**Prompt**: The entries should be restated word for word.

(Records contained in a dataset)
+++++
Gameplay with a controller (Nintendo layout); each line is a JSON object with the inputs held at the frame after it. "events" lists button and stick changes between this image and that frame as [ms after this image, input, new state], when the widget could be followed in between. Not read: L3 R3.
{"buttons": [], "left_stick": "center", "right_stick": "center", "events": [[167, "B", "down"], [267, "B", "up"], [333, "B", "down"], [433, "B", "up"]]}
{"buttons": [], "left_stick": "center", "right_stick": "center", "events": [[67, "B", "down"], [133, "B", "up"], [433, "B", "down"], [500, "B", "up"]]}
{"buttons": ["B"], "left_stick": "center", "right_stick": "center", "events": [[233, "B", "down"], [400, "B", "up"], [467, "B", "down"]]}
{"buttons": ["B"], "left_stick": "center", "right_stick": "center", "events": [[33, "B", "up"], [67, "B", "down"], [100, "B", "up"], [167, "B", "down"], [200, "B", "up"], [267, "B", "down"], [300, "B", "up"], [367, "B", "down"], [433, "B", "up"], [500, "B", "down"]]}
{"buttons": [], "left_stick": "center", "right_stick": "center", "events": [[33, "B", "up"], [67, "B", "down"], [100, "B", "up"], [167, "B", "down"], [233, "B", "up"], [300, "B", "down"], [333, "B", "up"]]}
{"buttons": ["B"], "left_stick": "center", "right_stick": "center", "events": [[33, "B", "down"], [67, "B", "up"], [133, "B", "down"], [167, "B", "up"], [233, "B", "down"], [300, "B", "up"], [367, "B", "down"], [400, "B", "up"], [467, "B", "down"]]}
+++++
**Exercise response**:
Gameplay with a controller (Nintendo layout); each line is a JSON object with the inputs held at the frame after it. "events" lists button and stick changes between this image and that frame as [ms after this image, input, new state], when the widget could be followed in between. Not read: L3 R3.
{"buttons": [], "left_stick": "center", "right_stick": "center", "events": [[167, "B", "down"], [267, "B", "up"], [333, "B", "down"], [433, "B", "up"]]}
{"buttons": [], "left_stick": "center", "right_stick": "center", "events": [[67, "B", "down"], [133, "B", "up"], [433, "B", "down"], [500, "B", "up"]]}
{"buttons": ["B"], "left_stick": "center", "right_stick": "center", "events": [[233, "B", "down"], [400, "B", "up"], [467, "B", "down"]]}
{"buttons": ["B"], "left_stick": "center", "right_stick": "center", "events": [[33, "B", "up"], [67, "B", "down"], [100, "B", "up"], [167, "B", "down"], [200, "B", "up"], [267, "B", "down"], [300, "B", "up"], [367, "B", "down"], [433, "B", "up"], [500, "B", "down"]]}
{"buttons": [], "left_stick": "center", "right_stick": "center", "events": [[33, "B", "up"], [67, "B", "down"], [100, "B", "up"], [167, "B", "down"], [233, "B", "up"], [300, "B", "down"], [333, "B", "up"]]}
{"buttons": ["B"], "left_stick": "center", "right_stick": "center", "events": [[33, "B", "down"], [67, "B", "up"], [133, "B", "down"], [167, "B", "up"], [233, "B", "down"], [300, "B", "up"], [367, "B", "down"], [400, "B", "up"], [467, "B", "down"]]}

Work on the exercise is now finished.